-- SET EXERCISE 1 --
Quote the stretch of the Python for Analytics page from "Python for Analytics¶" through "are statically typed)".
-- SET EXERCISE 2 --
Answer these questions from the Python for Analytics page:
(a) Which library does the page list for tabular data?
(b) What does the page call the standard environment for analytical Python work?
(c) Which two languages does the page name as statically typed?
-- SET EXERCISE 3 --
State whether each statement agrees with the Python for Analytics page, and quote the words that decide it:
(a) NumPy's vectorized operations are slower than Python loops.
(b) Python is dynamically typed.
(c) Python is presented as a replacement for SQL skills.
=== SELECTED EXTRACT ===
Python for Analytics¶
Python fundamentals for data analysts, covering core syntax, NumPy for numerical operations, and Jupyter Notebook workflow. This complements SQL skills and enables more flexible data manipulation than BI tools alone.
Key Facts¶
- Python is dynamically typed (unlike Kotlin/Java which are statically typed)
- NumPy provides vectorized operations that are orders of magnitude faster than Python loops
- Jupyter Notebook is the standard environment for analytical Python work
- Key libraries: NumPy (numerical), pandas (tabular data), matplotlib/seaborn (visualization)
=== DATASET RECORDS ===
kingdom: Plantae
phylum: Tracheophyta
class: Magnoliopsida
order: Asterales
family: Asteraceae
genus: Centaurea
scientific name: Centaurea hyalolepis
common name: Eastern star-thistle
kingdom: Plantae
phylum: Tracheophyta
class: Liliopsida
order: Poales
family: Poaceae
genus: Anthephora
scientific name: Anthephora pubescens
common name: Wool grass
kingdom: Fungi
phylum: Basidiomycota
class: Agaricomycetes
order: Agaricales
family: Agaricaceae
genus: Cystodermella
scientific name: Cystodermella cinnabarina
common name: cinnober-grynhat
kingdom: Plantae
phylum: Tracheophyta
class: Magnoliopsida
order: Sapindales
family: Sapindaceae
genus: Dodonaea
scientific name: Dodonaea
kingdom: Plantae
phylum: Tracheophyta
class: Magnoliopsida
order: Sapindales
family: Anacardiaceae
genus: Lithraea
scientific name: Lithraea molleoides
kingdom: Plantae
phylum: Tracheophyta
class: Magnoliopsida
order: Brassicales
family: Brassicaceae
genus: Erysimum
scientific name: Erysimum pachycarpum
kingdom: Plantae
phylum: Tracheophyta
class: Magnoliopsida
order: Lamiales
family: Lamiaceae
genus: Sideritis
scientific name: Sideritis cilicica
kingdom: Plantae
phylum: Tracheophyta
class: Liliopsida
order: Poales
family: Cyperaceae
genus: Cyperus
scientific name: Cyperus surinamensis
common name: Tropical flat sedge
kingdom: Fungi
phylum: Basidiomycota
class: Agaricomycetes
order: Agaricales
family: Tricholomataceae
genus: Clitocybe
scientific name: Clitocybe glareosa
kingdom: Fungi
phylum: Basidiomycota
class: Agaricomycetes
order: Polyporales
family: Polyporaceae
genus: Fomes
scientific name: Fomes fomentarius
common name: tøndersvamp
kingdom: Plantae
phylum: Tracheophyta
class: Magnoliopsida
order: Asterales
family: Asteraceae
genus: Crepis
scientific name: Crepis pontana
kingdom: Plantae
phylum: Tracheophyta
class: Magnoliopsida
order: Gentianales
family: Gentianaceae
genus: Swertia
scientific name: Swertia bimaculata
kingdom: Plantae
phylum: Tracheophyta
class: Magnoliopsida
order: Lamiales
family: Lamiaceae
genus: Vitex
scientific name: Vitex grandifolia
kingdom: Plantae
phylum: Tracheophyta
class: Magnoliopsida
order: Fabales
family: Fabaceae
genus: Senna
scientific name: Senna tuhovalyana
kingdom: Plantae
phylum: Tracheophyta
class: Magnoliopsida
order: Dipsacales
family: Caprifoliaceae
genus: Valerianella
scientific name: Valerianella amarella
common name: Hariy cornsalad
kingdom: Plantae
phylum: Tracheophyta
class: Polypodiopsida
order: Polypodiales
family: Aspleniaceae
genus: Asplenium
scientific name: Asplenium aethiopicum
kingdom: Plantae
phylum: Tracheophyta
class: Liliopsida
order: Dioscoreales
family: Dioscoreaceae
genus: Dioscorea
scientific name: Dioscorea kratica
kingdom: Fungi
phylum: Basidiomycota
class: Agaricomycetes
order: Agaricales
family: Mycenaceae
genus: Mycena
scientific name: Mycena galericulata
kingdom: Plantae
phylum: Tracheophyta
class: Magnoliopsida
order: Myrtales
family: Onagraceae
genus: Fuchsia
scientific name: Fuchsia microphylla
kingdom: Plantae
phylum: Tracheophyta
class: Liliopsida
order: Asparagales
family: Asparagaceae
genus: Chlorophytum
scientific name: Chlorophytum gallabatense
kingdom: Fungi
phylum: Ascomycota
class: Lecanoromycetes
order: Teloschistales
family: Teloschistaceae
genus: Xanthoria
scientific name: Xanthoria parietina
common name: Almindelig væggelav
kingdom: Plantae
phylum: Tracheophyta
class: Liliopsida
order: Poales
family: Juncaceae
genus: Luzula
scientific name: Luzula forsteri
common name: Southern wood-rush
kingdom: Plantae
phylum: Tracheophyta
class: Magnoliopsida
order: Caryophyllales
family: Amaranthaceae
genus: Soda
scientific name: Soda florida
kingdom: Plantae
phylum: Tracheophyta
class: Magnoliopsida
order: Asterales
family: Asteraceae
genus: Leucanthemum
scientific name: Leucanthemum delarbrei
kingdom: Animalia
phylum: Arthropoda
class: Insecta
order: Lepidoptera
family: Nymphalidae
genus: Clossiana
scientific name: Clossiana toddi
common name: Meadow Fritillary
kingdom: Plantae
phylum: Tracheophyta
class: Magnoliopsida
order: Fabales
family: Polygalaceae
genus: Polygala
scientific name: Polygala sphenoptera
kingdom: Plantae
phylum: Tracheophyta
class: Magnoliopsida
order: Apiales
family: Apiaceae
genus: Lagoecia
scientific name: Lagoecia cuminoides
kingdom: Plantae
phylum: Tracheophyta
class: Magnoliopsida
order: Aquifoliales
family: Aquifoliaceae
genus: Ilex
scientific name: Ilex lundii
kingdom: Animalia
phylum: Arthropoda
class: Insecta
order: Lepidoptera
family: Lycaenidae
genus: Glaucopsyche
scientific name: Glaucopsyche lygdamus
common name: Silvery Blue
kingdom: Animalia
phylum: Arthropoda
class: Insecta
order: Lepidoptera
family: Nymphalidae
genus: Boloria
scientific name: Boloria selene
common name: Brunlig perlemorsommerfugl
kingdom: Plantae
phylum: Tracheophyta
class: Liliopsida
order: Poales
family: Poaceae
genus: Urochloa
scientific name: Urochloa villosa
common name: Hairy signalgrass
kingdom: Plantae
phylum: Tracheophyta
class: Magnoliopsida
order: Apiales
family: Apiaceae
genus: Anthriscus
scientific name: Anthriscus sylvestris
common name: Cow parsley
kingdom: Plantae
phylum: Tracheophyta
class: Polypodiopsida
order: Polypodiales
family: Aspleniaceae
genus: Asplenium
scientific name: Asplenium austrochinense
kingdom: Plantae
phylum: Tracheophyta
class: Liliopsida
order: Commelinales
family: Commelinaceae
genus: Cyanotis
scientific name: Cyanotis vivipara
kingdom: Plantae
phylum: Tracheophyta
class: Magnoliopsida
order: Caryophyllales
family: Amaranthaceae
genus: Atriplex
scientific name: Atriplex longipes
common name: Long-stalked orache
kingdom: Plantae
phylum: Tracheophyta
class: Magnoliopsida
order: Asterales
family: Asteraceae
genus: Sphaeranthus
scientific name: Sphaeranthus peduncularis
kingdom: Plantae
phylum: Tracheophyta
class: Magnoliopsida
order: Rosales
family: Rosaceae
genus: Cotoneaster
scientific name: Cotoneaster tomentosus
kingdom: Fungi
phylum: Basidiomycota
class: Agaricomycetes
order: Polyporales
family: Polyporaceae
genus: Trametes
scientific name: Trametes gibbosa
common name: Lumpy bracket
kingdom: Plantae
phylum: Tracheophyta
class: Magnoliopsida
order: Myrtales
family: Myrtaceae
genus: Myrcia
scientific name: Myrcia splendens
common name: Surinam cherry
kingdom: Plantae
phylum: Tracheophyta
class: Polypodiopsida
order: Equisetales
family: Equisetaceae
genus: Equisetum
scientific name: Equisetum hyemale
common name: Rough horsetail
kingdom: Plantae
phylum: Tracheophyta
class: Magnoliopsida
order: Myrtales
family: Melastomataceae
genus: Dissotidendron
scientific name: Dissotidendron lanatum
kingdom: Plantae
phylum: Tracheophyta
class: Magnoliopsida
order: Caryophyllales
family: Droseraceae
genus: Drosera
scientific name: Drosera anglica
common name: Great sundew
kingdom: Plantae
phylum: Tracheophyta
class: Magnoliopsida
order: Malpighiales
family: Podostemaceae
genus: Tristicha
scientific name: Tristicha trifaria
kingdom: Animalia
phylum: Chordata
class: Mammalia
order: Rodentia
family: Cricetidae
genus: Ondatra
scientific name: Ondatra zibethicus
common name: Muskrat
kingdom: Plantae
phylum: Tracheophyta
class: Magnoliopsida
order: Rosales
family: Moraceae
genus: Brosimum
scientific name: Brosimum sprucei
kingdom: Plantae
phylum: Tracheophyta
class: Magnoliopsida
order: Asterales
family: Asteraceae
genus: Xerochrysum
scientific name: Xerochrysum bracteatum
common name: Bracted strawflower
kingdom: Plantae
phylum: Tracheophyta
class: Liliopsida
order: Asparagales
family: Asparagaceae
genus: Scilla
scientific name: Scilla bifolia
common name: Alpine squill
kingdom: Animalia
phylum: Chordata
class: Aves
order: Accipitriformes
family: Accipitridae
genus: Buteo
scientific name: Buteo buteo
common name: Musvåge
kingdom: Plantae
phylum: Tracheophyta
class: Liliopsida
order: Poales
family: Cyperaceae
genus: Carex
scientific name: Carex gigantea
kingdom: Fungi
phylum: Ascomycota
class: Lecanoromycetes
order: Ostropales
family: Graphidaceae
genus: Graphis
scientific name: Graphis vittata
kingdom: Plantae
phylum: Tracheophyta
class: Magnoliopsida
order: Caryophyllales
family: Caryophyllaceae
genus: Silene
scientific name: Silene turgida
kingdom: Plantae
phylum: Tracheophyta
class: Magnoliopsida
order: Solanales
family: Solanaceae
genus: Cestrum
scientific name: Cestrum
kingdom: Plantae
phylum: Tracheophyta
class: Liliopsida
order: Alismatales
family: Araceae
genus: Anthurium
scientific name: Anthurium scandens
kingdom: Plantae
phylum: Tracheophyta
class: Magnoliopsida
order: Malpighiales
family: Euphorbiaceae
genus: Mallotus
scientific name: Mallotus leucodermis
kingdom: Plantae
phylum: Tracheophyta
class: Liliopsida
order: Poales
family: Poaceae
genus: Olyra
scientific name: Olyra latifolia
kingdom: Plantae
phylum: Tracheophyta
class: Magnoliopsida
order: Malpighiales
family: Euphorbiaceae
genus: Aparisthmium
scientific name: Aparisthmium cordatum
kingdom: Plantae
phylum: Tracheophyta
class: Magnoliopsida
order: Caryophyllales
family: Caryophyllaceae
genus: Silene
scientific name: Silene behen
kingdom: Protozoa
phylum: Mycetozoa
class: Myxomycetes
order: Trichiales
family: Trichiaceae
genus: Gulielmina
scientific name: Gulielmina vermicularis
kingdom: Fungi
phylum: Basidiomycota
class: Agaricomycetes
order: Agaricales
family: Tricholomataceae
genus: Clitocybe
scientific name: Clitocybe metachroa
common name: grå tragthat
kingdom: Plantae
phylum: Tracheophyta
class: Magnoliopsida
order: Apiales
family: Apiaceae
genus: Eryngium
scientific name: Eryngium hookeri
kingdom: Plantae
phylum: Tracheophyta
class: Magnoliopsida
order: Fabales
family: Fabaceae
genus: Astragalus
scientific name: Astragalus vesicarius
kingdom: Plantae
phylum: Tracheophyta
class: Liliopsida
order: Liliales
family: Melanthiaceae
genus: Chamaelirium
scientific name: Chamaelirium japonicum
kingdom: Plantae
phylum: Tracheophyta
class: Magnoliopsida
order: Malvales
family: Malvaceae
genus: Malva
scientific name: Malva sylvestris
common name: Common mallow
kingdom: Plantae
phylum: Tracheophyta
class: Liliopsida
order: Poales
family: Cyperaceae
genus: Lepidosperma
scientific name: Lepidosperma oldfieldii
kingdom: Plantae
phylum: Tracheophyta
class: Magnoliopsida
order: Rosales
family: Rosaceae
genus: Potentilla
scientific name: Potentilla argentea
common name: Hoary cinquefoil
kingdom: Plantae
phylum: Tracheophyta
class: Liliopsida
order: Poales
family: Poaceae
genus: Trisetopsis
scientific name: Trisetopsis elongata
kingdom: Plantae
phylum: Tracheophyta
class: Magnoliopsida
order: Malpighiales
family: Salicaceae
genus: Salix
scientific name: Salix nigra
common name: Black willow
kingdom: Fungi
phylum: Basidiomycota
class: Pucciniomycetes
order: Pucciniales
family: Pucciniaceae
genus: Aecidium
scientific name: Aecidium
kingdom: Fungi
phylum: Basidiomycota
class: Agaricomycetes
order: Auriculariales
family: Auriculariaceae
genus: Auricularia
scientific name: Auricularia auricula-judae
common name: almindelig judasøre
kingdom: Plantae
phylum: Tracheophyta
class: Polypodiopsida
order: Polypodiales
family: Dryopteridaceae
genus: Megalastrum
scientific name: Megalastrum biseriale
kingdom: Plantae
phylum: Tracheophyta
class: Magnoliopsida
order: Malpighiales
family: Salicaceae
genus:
===
-- CORRECT OUTPUT 1 --
Python for Analytics¶
Python fundamentals for data analysts, covering core syntax, NumPy for numerical operations, and Jupyter Notebook workflow. This complements SQL skills and enables more flexible data manipulation than BI tools alone.
Key Facts¶
- Python is dynamically typed (unlike Kotlin/Java which are statically typed)

-- CORRECT OUTPUT 2 --
(a) pandas
(b) Jupyter Notebook
(c) Kotlin and Java

-- CORRECT OUTPUT 3 --
(a) No: "NumPy provides vectorized operations that are orders of magnitude faster than Python loops"
(b) Yes: "Python is dynamically typed"
(c) No: "This complements SQL skills"